The idea of the National Space Council is a good one. A new generation of technology demands a new look at space and the benefits it can bring us. The idea of bringing together leaders in the civil, commercial and military space industries to discuss key issues and ways they might work together to advance U.S. interests in space and protect the country from the ever-increasing danger of cyber-attacks is sound.
And the conference, entitled, “Leading the Next Frontier,” and the keynote address by Vice-President Mike Pence struck the right tone. Pence lauded newcomers to the space industry, such as SpaceX and Blue Origin, for innovations and cost-cutting and the venerable old firms, such as Lockheed-Martin and Boeing, for delivering the first round of space victories for the U.S., including landing a man on the moon. And speakers for all the companies were afforded ample time to explain what they might bring to the table.
The danger lies in the temptation to turn over to the companies represented at the meeting – or select members of even that group – the future of U.S. space exploration.
Memory foam grew from a contract not with Boeing or Lockheed, but from research conducted for NASA by the Stencel Aero Engineering Corporation in Arden, N.C. Charles Yost, the engineer responsible for the breakthrough, then left to join NASA’s Ames Research Center. The anti-corrosive material was invented by a company called Inorganic Coatings Inc.
The Trump administration needs not only to keep the door open to a variety of possible contributors; it needs to assure those already in the room can deliver on their promises.
For example, SpaceX should be there for such a conference, but any effort it makes to win a contract should bring the closest of scrutiny. The company’s founder, Elon Musk, has made billions of dollars off taxpayers from government subsidies of his businesses, but much of what he has delivered for this has amounted to a series of expensive mistakes.
In June 2015, SpaceX’s Falcon 9 rocket exploded less than three minutes after launch, effectively throwing $110 million in taxpayer funds down the tubes. Musk still received 80 percent of his payment for the failed project, and he convinced NASA to withhold the report it produced assessing blame for the mistake. SpaceX blamed the failure on its suppliers; NASA said a variety of causes are possible, including quality control issues at SpaceX.
In September 2016, SpaceX tried with the Falcon 9 again. This time it exploded on the launch pad, burning up $62 million in government funds in the process. Musk didn’t want to talk about quality control issues at SpaceX then either.

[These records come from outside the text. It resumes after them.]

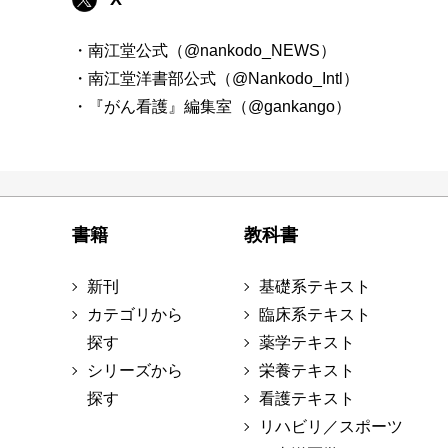
・南江堂公式（@nankodo_NEWS）
・南江堂洋書部公式（@Nankodo_Intl）
・『がん看護』編集室（@gankango）
書籍
教科書
新刊
基礎系テキスト
カテゴリから
臨床系テキスト
探す
薬学テキスト
シリーズから
栄養テキスト
探す
看護テキスト
リハビリ／スポーツ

That time, he blamed it on a competitor, United Launch Alliance – a consortium involving many of the players in the room last week – and even sent someone to try to snoop around on ULA’s roof looking for signs it sabotaged the effort from two miles away. He also averred that UFOs could be involved.
Musk’s enterprises have proven more effective at draining government coffers than producing results, and it was far from reassuring that his representative at the conference railed on attempts to provide meaningful oversight to the work of the contractors.
As of a year ago, SpaceX was alive solely because of $5.5 billion in federal grants, and its sister companies, Tesla and SolarCity, are surviving only because of $4.9 billion in subsidies and tax credits for developing politically favored products.
A conversation about space travel and how Americans might benefit is both useful and timely – and the Trump administration should be lauded for promoting it. But too often, these initiatives have degenerated into slush funds for the politically favored and a cold shoulder towards others that could lend assistance.
If President Trump can reverse that one trend from the Obama administration, we could make a lot of progress in space and spend a lot more efficiently to do so.